-------- Recorded data
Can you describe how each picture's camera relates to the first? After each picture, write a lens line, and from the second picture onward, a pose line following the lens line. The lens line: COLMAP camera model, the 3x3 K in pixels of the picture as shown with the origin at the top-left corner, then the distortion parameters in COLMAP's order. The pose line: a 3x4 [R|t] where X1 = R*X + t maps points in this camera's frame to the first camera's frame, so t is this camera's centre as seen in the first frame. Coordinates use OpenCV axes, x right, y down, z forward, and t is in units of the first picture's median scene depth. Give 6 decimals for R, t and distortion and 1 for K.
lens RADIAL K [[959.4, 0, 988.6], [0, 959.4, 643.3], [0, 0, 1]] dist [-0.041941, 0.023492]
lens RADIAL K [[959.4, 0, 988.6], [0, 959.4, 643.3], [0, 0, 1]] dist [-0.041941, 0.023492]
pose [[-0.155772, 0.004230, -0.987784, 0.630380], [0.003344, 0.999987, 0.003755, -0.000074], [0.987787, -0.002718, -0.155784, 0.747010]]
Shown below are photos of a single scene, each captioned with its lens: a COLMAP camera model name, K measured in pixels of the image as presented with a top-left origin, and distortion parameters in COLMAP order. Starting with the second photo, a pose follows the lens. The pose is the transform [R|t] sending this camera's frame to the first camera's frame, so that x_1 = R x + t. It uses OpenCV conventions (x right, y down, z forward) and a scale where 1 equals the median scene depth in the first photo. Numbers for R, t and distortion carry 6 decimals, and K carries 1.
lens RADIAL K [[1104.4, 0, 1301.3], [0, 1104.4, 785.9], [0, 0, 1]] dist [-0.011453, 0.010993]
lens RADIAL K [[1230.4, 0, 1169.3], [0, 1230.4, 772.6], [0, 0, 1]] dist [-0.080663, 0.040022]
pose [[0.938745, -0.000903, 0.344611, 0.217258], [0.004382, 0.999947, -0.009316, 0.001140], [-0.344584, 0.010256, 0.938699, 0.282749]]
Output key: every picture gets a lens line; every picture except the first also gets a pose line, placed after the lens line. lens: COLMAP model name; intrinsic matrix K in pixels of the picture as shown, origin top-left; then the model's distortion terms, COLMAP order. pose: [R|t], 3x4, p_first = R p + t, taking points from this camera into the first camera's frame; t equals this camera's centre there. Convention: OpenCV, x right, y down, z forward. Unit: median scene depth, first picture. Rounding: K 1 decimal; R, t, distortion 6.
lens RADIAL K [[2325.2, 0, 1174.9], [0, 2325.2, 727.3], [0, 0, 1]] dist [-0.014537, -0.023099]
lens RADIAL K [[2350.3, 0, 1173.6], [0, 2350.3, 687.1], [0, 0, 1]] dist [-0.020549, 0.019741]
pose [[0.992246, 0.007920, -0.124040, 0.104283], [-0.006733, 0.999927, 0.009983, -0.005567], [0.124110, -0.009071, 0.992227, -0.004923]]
----------------
▶ Exercise
Nothing but the lines from the one with "Shown below are" through the final line of the data belongs in the answer, and they must match exactly.

▶ Exercise output
Shown below are photos of a single scene, each captioned with its lens: a COLMAP camera model name, K measured in pixels of the image as presented with a top-left origin, and distortion parameters in COLMAP order. Starting with the second photo, a pose follows the lens. The pose is the transform [R|t] sending this camera's frame to the first camera's frame, so that x_1 = R x + t. It uses OpenCV conventions (x right, y down, z forward) and a scale where 1 equals the median scene depth in the first photo. Numbers for R, t and distortion carry 6 decimals, and K carries 1.
lens RADIAL K [[1104.4, 0, 1301.3], [0, 1104.4, 785.9], [0, 0, 1]] dist [-0.011453, 0.010993]
lens RADIAL K [[1230.4, 0, 1169.3], [0, 1230.4, 772.6], [0, 0, 1]] dist [-0.080663, 0.040022]
pose [[0.938745, -0.000903, 0.344611, 0.217258], [0.004382, 0.999947, -0.009316, 0.001140], [-0.344584, 0.010256, 0.938699, 0.282749]]
Output key: every picture gets a lens line; every picture except the first also gets a pose line, placed after the lens line. lens: COLMAP model name; intrinsic matrix K in pixels of the picture as shown, origin top-left; then the model's distortion terms, COLMAP order. pose: [R|t], 3x4, p_first = R p + t, taking points from this camera into the first camera's frame; t equals this camera's centre there. Convention: OpenCV, x right, y down, z forward. Unit: median scene depth, first picture. Rounding: K 1 decimal; R, t, distortion 6.
lens RADIAL K [[2325.2, 0, 1174.9], [0, 2325.2, 727.3], [0, 0, 1]] dist [-0.014537, -0.023099]
lens RADIAL K [[2350.3, 0, 1173.6], [0, 2350.3, 687.1], [0, 0, 1]] dist [-0.020549, 0.019741]
pose [[0.992246, 0.007920, -0.124040, 0.104283], [-0.006733, 0.999927, 0.009983, -0.005567], [0.124110, -0.009071, 0.992227, -0.004923]]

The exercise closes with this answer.